Pani Monika odwróciła się twarzą w moją stronę. Odłożyłem kieliszek na ziemię. Zbliżyliśmy się ustami do siebie i delikatnie musnęliśmy wargami. Poczułem, że Pani Monika delikatnie otwiera usta i wysuwa swój język, swoją dłoń położyła na mój policzek delikatnie przysuwając moją twarz do siebie. Czułem, że mój penis zaczyna delikatnie drgać. Otworzyłem usta i delikatnie włożyłem swój język do jej ust. Drugą dłonią złapała moją twarz i przekręciła ją w drugą stronę, wkładając swój język jeszcze głębiej w moje usta. Cmoknęła mnie głośno i odsunęła.

- No proszę Paweł, jak Ty dobrze całujesz – powiedziała Pani Monika.

- Wiolcia Twoja kolej – kontynuowała.

Odwróciłem się do Pani Wioletty, która kiwnęła mi głową z wyrazami zgody. Spojrzałem jej głęboko w oczy i przybliżyłem swoje usta. Zaczęła delikatnie cmokach moje usta. Wyciągnęła język i rozszerzyła moje usta wkładając do środka. Złapała mnie dłonią za kark, odwróciła głowę i mocno przycisnęła do siebie. Zaczęła szybko poruszać językiem w mojej buzi, co sprawiło, że również zacząłem tak robić. Mój penis delikatnie zaczął rosnąć i wypychać spodnie. Nasze języki dotykały się w buzi i mijały w szybkim tempie. Nagle odsunęła mnie od siebie. Spojrzała mi na chwilkę w oczy i przysunęła gwałtownie do siebie dając głośnego całusa.

- Uuuu, to prawda Monia – odpowiedziała Pani Wioletta.

- No Paweł jednak mówiłeś prawdę, nalejesz nam jeszcze wina? – spytała Pani Monika.

- Oczywiście – odpowiedziałem.

Wstałem z łóżka. Wziąłem od Pań kieliszki i poszedłem w stronę komody. Wziąłem wino do ręki i nagle zauważyłem w lustrze wiszącym po drugiej stronie pokoju, że Pani Monika przysunęła się do Pani Wioletty szepcząc coś na ucho. Odsunęła się momentalnie, a Pani Wioletta kiwnęła do niej porozumiewawczo. Jak gdyby nigdy nic odwróciłem się i podałem Paniom kieliszki i usiadłem między nimi. Wypiły po małym łyku i Pani Monika powiedziała:

- To mówisz Paweł, że jesteśmy atrakcyjne kobiety? – spytała Pani Monika patrząc mi w oczy i kładąc rękę na moim udzie.

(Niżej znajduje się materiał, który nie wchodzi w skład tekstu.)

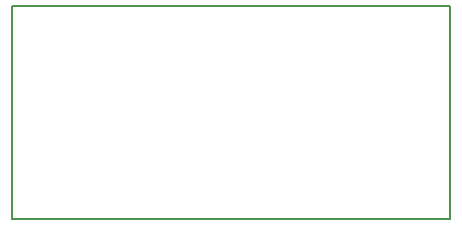
<source format=gko>
G04 #@! TF.FileFunction,Profile,NP*
%FSLAX46Y46*%
G04 Gerber Fmt 4.6, Leading zero omitted, Abs format (unit mm)*
G04 Created by KiCad (PCBNEW 4.0.3+e1-6302~38~ubuntu14.04.1-stable) date Mon Aug 29 18:07:44 2016*
%MOMM*%
%LPD*%
G01*
G04 APERTURE LIST*
%ADD10C,0.100000*%
%ADD11C,0.150000*%
G04 APERTURE END LIST*
D10*
D11*
X117856000Y-92202000D02*
X117856000Y-74168000D01*
X154940000Y-92202000D02*
X117856000Y-92202000D01*
X154940000Y-74168000D02*
X154940000Y-92202000D01*
X154940000Y-74168000D02*
X117856000Y-74168000D01*
M02*

</source>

- Tak, tak jesteście – odpowiedziałem.

- Ale wiesz Paweł, że my Ci jeszcze do końca nie wierzymy? Prawda Wiolcia? – spytała Pani Monika.

Spojrzałem na Panią Wiolettę, która kiwnęła głową zgadzając się ze słowami Pani Moniki. Odwróciłem się w stronę Pani Moniki.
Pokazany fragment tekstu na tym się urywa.